**Excerpt:**
══════

Have a quick look and see if there is one which describes this in the form that suits you.

If not, tell us what comes closest and where you need more information.

3. QwertyXP

5
0
Oct 26, 2013
I think I've somewhat become used to the idea of negative voltage regulation after going through lots of articles and also drawing the phasor diagram myself. The main issue seems to be resolved now.

However, I still have confusions as far as the related calculations are concerned. For example, if you have a look at the following link:
http://yourelectrichome.blogspot.com/2011/07/voltage-regulation-of-transformer.html

According to example 1, full load current = KVA rating/secondary voltage specified in the question statement. Thus in this case, he has assumed 125V to be the full load voltage. However, in another place (part ii), he considers 125V to be the no load voltage while calculating the secondary terminal voltage.

══════

**Record excerpts:**
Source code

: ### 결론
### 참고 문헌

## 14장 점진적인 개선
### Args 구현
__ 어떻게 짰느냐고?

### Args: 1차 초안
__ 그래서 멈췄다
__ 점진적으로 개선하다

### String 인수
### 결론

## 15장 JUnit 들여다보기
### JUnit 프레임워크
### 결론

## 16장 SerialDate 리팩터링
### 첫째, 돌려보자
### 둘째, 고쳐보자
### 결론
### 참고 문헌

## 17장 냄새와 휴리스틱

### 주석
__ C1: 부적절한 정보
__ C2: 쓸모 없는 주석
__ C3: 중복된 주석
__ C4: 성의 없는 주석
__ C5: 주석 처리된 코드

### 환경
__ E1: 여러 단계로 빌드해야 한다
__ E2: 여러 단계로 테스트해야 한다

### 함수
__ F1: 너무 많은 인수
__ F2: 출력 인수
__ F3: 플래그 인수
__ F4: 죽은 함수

══════

**Try it:** Write the next part of the forum thread on transformer voltage regulation, continuing from its final sentence.

**Task result:**
Is this a mistake, or did he make this assumption because the value of current would not differ by too much even if no load voltage were used in the calculation?

4. (*steve*)¡sǝpodᴉʇuɐ ǝɥʇ ɹɐǝɥdModerator

25,482
2,830
Jan 21, 2010
It is likely that 125V was chosen because whilst the actual value is unknown, it would be similar to this. Since we can assume the actual value will be very close to this, any calculation based on that estimate will be quite close.

Although, given that the actual value has been already calculated it seems odd not to have used it...

Perhaps someone else can give a more authoritative answer. Whilst I understand the concepts involved here, I don't pretend that I have ever needed to do these calculations myself.